Beim Verabschieden wünscht sie mir alles Gute und viel Erfolg in den nächsten Monaten. »Und nutzen Sie Ihre Kontakte«, ermuntert sie mich und sieht mir dabei tief in die Augen.
Ich bedanke mich für das »angenehme« Gespräch und verabscheue mich etwas für die Schleimerei. Dann trete ich in den braunen Gang und bin sehr froh, die Tür hinter mir zuziehen zu dürfen.

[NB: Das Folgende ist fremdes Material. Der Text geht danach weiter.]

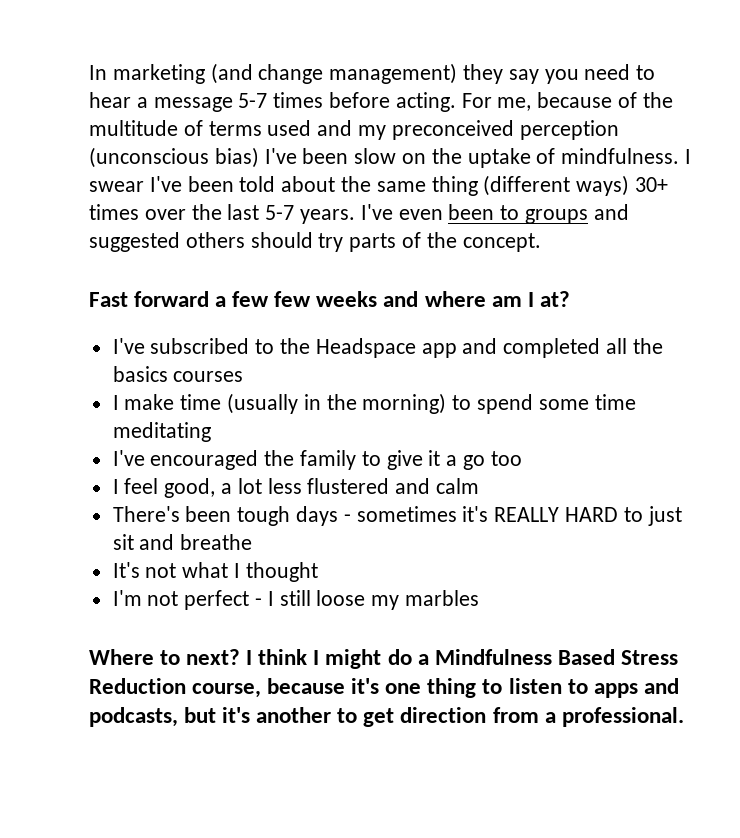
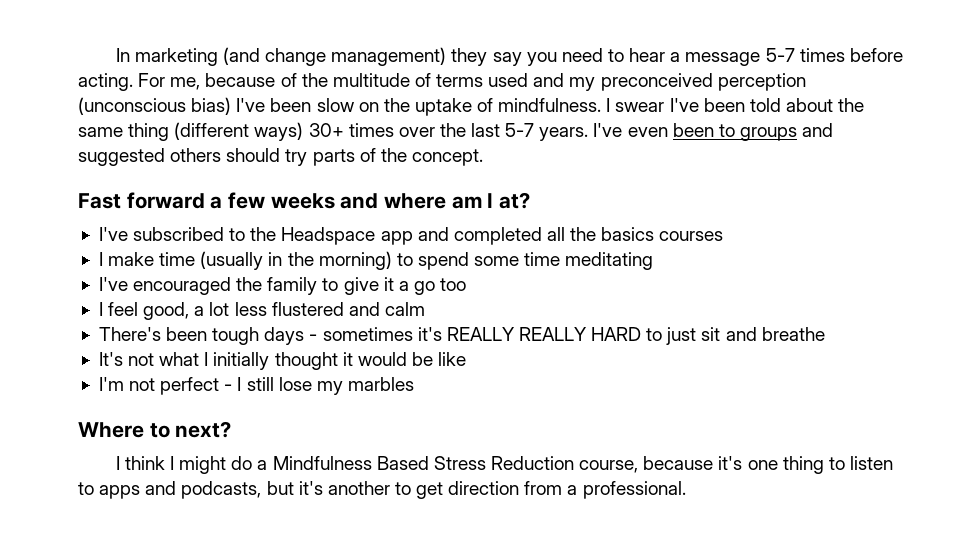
[274,291,312,307] few -> (266, 200) none
(560, 514) none -> [518,327,587,341] REALLY
(241, 570) none -> [213,352,270,370] initially
(318, 572) none -> [342,352,467,366] it would be like
[316,590,366,606] loose -> [278,377,312,391] lose
(241, 657) none -> (232, 429) //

Als ich aus dem Gebäude bin, rufe ich gleich Luc an. »Ich war gerade beim Arbeitsamt …«
»Und wie war’s?«, fragt er.
»Sie hat gar nicht gebohrt«, lache ich, tatsächlich bin ich ziemlich erleichtert. »Und bei dir?«
»Bei mir auch. Da war gar nichts von wegen, dass ich ein Seminar besuchen muss. Wir haben nur mein Bewerberprofil erstellt.«
Nach unserem Telefonat kämpfe ich mit meiner Tasche. Sie ist so überfüllt, dass ich die neuen Unterlagen nur mit Mühe einpacken kann. Dann schwinge ich mich fröhlich aufs Rad. Auf dem Nachhauseweg fängt es an, wie aus Eimern zu schütten. Ich stelle mich kurz unter und packe mein Regencape aus. Ich bin mal wieder für alle Wetter gerüstet, denke ich, und bin sehr zufrieden mit mir. Ich bin fit für dieses Wetter! Ich bin fit für Frau Mayer! Ich bin fit für diesen Arbeitsmarkt! Das wird schon.